RAW DATA:
▶
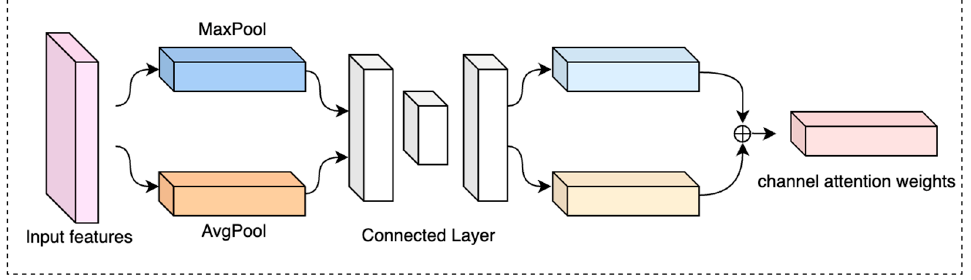
Figure 8. The structure of channel attention.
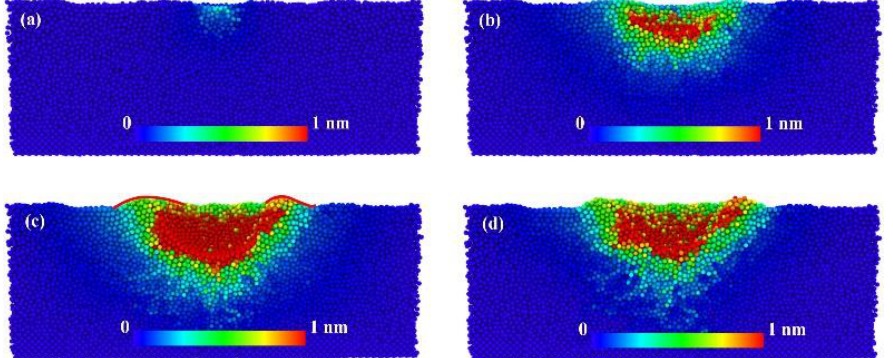
Figure 10. The atomic displacement of the Cu-Ta alloy film during nanoindentation process are the cross-section snapshots of XY plane at the indentation depths of ( a ) 0.2, ( b ) 1.2, ( c ) 2.8 and ( d ) 2 nm, respectively.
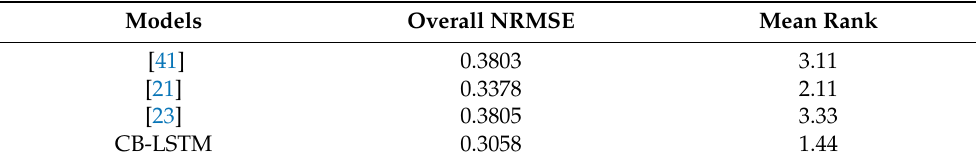
Table 9. Overall forecasting performance of CB-LSTM compared to that of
◀
WORK INSTRUCTION: Restate the entire listing word for word, excluding pictures.

ANSWER BOX:
Figure 8. The structure of channel attention.
Figure 10. The atomic displacement of the Cu-Ta alloy film during nanoindentation process are the cross-section snapshots of XY plane at the indentation depths of ( a ) 0.2, ( b ) 1.2, ( c ) 2.8 and ( d ) 2 nm, respectively.
Table 9. Overall forecasting performance of CB-LSTM compared to that of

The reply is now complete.